- Born: 22 October 1968 (age 57) Delhi, India
- Education: Mumbai University
- Occupation: Producer
- Years active: 2015–present
- Spouse: Sultan Ahmed ​ ​(m. 1987; died 2002)​
- Children: Ali Abbas Sultan Ahmed Ali Akbar Sultan Ahmed
- Parent: Mustafa Musa

= Farah Sultan Ahmed =

Indian film producer (born 1968)

Farah Sultan Ahmed is a Bollywood film producer. She started her career by assisting her partner producer/director Sultan Ahmed from 1987 until his death in 2002.

==Career==

Mrs. Sultan controlled all the pre-production, outlays, shooting schedule and post production for the movie Daata starring Mithun Chakraborty and Padmini Kolhapure and later the film Jai Vikraanta starring Sanjay Dutt, Zeba Bakhtiar and Amrish Puri.

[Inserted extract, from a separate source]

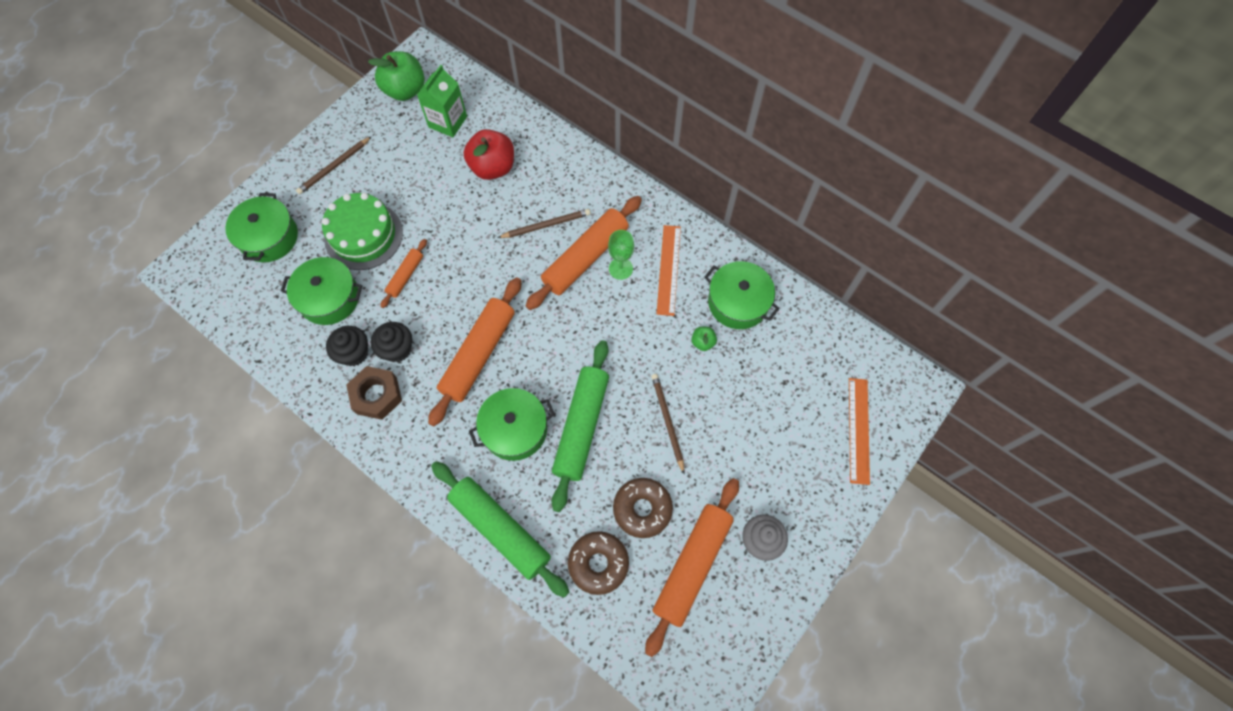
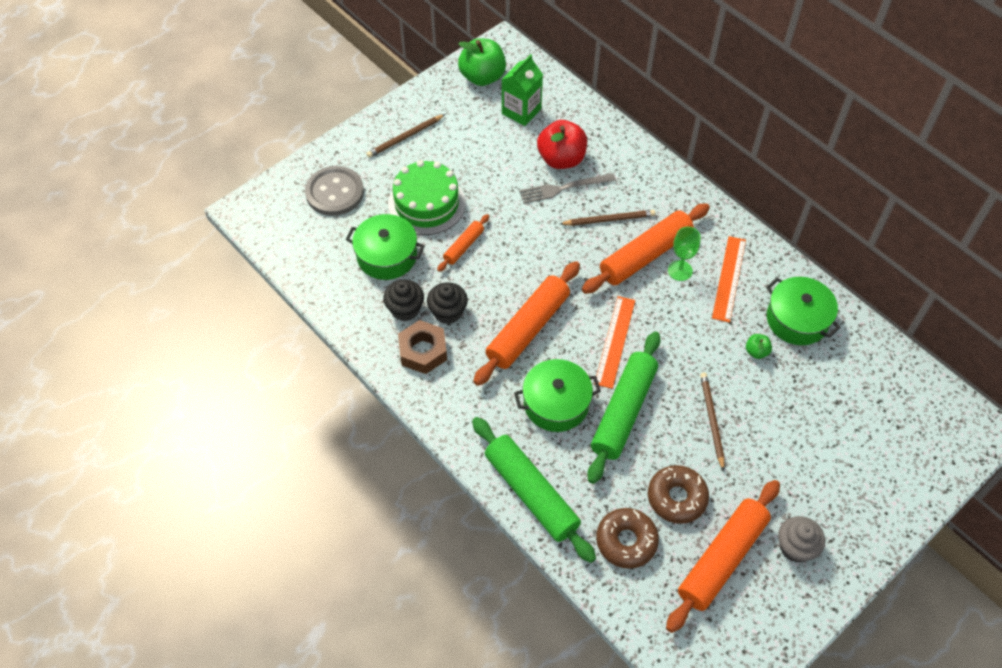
camera: 10 degrees right, 10 degrees down
green pot [225,193,298,262] -> grey button [305,166,364,216]
orange ruler [849,378,870,485] -> orange ruler moved to [594,296,635,389]
none -> grey fork [519,173,616,204]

She directed a music album Sitaara in 2007. She was elected as the EC Member of IMPPA (Indian Motion Pictures Producers' Association) from 2002- 2008. She was a treasurer and convenor and handled many sensitive issues of the industry in IMPPA.

In 2011 she started ThinkBig Entertainment, her sister company of Sultan Production and has executed many events under the banner, and also laid the foundation of ThinkBig Entertainment in Dubai.